De soort Wukongopterus lii is in 2009 benoemd en beschreven door Wang Xiaolin, Alexander Kellner, Jiang Shunxing en Meng Xi. De geslachtsnaam is afgeleid van Sun Wukong, de Apenkoning, een hoofdfiguur uit de beroemde Chinese roman De reis naar het westen, en een gelatiniseerd Klassiek Grieks pteron, 'vleugel'. De soortaanduiding eert Li Yutong, hoofdpreparator aan het Chinese Institute of Vertebrate Paleontology and Paleoanthropology.

Fossiel bewerken

Het fossiel, holotype IVPP V15113, is gevonden in de Daohugoulagen van de Jehol-groep in Liaoning, bij Linglongta in het district Jianchang nabij de stad Huludao. De datering daarvan is zeer omstreden maar wordt door de beschrijvers gezien als niet vroeger dan het late Jura en misschien wel zo laat als het vroege Krijt; in dat laatste geval zou de soort zo'n 140 miljoen jaar oud zijn.
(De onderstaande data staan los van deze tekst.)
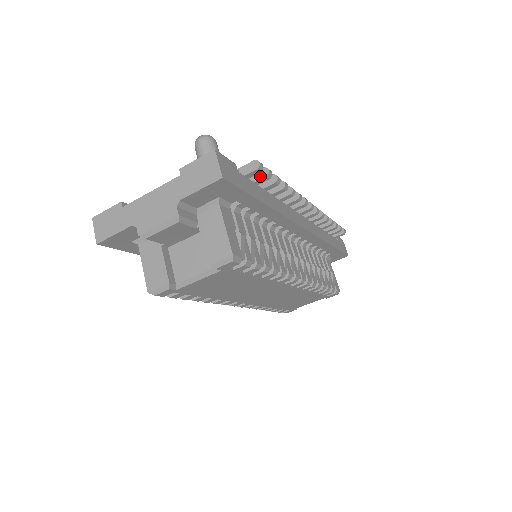
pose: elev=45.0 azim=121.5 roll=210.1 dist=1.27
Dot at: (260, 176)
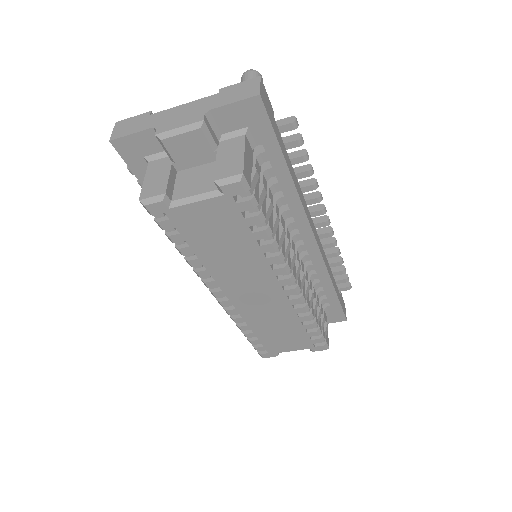
Dot at: (292, 139)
Het bestaat uit een vrijwel volledig in verband liggend skelet op een enkele plaat waarvan echter het midden en de achterkant van de schedel en het voorste deel van de nek ontbreken alsmede delen van de linkervleugel.

Beschrijving bewerken

De schedel moet erg langgerekt geweest zijn met een geschatte lengte van twaalf centimeter. De tak van het jukbeen dat een raakpunt vormt met de maxilla is erg dun en naar voren gericht wat suggereert dat de fenestra antorbitalis, de schedelopening vóór de oogkas, erg groot geweest moet zijn, een afgeleid kenmerk. Een basaal kenmerk is echter dat de neusgaten ver naar voren lagen, 32,6 millimeter van de punt van de snuit. De beschrijvers achten het mogelijk dat de neusgaten en de fenestra antorbitalis vervloeid zijn tot een fenestra nasoantorbitalis, een zeer afgeleid kenmerk. Afgeleid is ook het sterk naar achteren gedraaid zijn van het quadratum, onder een hoek van 120°. Het bewaard gebleven deel van de snuit is plat, zonder zichtbare kam. Ook laag en kamloos, met een lengte van 103,2 millimeter, zijn de onderkaken die licht naar boven zijn gebogen. Hun samengroeiing vooraan, de symfyse, is kort met een lengte van twee centimeter, een basaal kenmerk. Achteraan de onderkaak zijn het os surangulare en het os angulare langgerekt.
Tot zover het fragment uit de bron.